Der Abgrund, nicht nur im Londoner Malik-Verlag, sondern im selben Jahr auch von der Verlags-Genossenschaft ausländischer Arbeiter in Moskau und Leningrad herausgegeben, 1982 bei der Büchergilde Gutenberg und 1994 im Band 3 der OMG-Werkausgabe ediert, erschien 1976 unter dem Titel Die gezählten Jahre im Süddeutschen Verlag und 1980 als Taschenbuch bei dtv. Graf schildert hier unter dem Eindruck persönlicher Erlebnisse höchst eindrucksvoll unter anderem auch den Vorabend von Hitlers Machtergreifung, das Wüten und brutale Vorgehen der SA gegen SPD- und Gewerkschaftsmitglieder in München, die sich dem faschistischen Terror tapfer entgegenstellen.

 

Preis-Porträt (ca. 1925) eines unbekannten Malers © Hannes S. Macher

 

Ins Zentrum dieses packenden Zeitromans rückte Graf Joseph Hochegger, einen aufrechten Sozialdemokraten, der die Ideale der Solidarität der Arbeiterklasse verkörpert und in seiner Funktion als SPD-Mandatsträger in der Weimarer Zeit nicht den Klassenkampf propagiert, sondern durch Reformen und aktiv gestaltete Politik die Forderungen des Proletariats in die Tat umsetzen will, während sein Sohn dem Kommunismus sich zuwendet. Graf pries diesen Roman als fiktive und doch sehr reale „Familienchronik als Zeitgeschichte“ (Georg Bollenbeck) mit folgenden Sätzen an: Der Roman „behandelt das Schicksal einer süddeutschen sozialdemokratischen Familie (…). Er ist also vor allem die Geschichte sozialdemokratischer Menschen (…). Arbeiter treten darin auf, die ich kannte und noch kenne, mit denen ich den größten Teil meines Lebens verbracht habe.“ Folglich gibt`s die Vermutung noch zu verifizieren und die Frage zu beantworten: Hatte Graf in der Figur des Joseph Hochegger, des so warmherzig beschriebenen Sozialdemokraten, Karl Sebastian Preis als Vorbild?
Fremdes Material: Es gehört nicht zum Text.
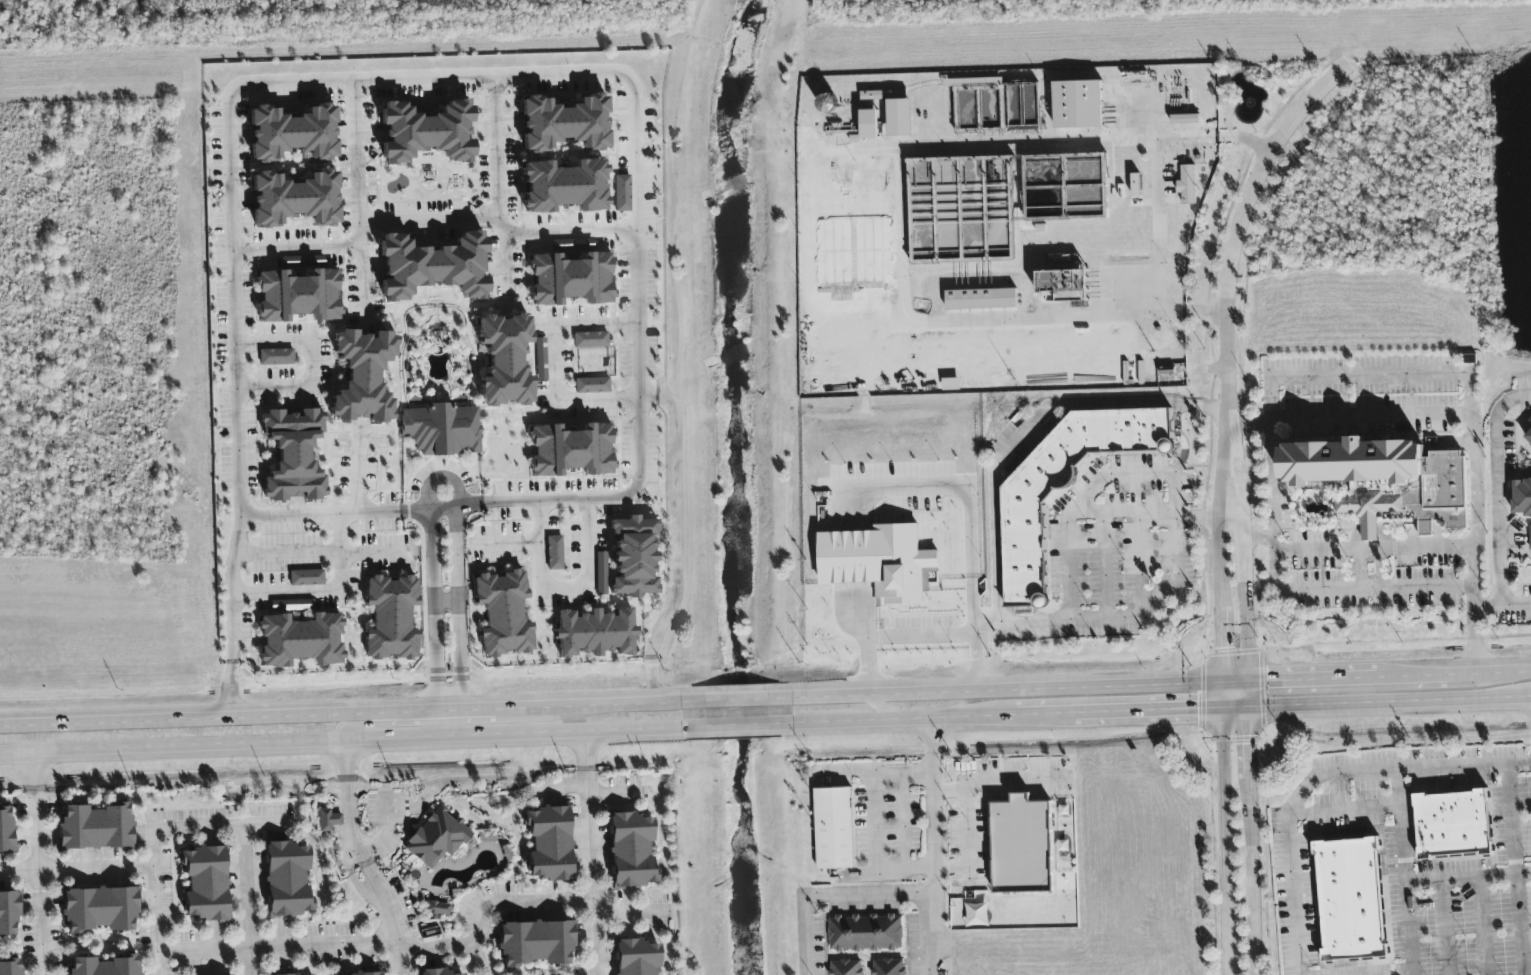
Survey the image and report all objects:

Als Kind eines Bergmanns und Häuslers 1884 in einfachen Verhältnissen im oberpfälzischen Auerbach geboren, schaffte Preis durch Fleiß und Beharrlichkeit nach der Anstellung als Sechzehnjähriger im Finanzamt in Landau an der Isar, nach Selbststudium und zahlreichen Aufsätzen und Broschüren über Fragen zur Einkommens- und Gewerbesteuer für Arbeiter und den Mittelstand den Sprung in die Münchner Stadtverwaltung, wo er 1917 in die SPD eintrat und 1918 Vorstandsmitglied der Münchner SPD wurde. Im Mai 1919 wechselte er zur USPD, um 1920, inzwischen als Berufsmäßiger Stadtrat als „Referent für die Wohnungswirtschaft“ zuständig, in den Schoß der Mehrheits-SPD zurückzukehren. In dieser Funktion legte er für die folgenden Jahre den Plan zur Errichtung von 11.00 Wohnungen für die unter der Not der Nachkriegsjahre besonders leidenden, von Arbeitslosigkeit und Inflation besonders betroffenen Familien vor. Noch bedeutender und nachhaltiger war freilich seine Denkschrift „Die Beseitigung der Wohnungsnot in München“ vom Jahre 1927, die ein Jahr später dank seines Engagements zur Gründung der „Gemeinnützigen Wohnungsfürsorge AG“ (kurz Gewofag) führte. Bis 1933, als Preis von den Nazis seines Amtes enthoben wurde, entstanden – mit Krediten von Banken in London und in den – in fünf Siedlungen nochmals 12.000 Wohnungen. Eine enorme sozialpolitische Leistung, die in ganz Deutschland Aufsehnen erregte. Und in Grafs Abgrund auch Eingang fand.

 

Alles Zufall?

Immerhin schildert OMG den Joseph Hochegger als aufrechten Sozialdemokraten, dem als Stadtrat „die Angelegenheiten des Mieterschutzes und der Wohnungsfürsorge oblagen“ und der eine „produktive Wohnbaupolitik“ forderte. Und weiter: „Der Initiative Joseph Hocheggers war es zu verdanken, dass alsbald in seiner Heimatstadt eine `Gemeinnützige Wohnhausbaugenossenschaft` ins Leben trat, (…) um Wohnungen, billige Wohnungen zu bauen“. Dazu höchst erstaunlich: Hocheggers Frau heißt mit Vornamen Babette, die Preis-Ehefrau Betti. Hochegger hat drei Kinder, Preis ebenso. Alles Zufall? Ob OMG den Initiator „produktiver Wohnbaupolitik“ persönlich gekannt hat, wäre daher ebenfalls noch zu erforschen wie die Frage, wie es dazu kam, dass Graf in die Figur des Joseph Hochegger einige charakteristische Merkmale aus dem Leben und Wirken von Karl Sebastian Preis als „Visionär und Pionier des sozialen Wohnungsbaus in München“ (so der Titel einer Ausstellung im September 2016 in der Gewofag-Zentrale) hat einfließen lassen. In den Preis-Unterlagen des Münchner Stadtarchivs, im Gewofag-Archiv und im umfangreichen Preis-Nachlass, der demnächst dem Münchner Stadtarchiv übergeben wird, sind - zumindest bis jetzt - diesbezüglich noch keine Dokumente oder Hinweise gefunden worden. Doch den Graf-Biografen und OMG-Literaturscouts sei dieser Hinweis hiermit schon mal als vielleicht hilfreicher Tipp zur weiteren Erforschung des Werkes des Klassikers der bairischen Literatur, vor allem jedoch des Romans Der Abgrund, gegeben.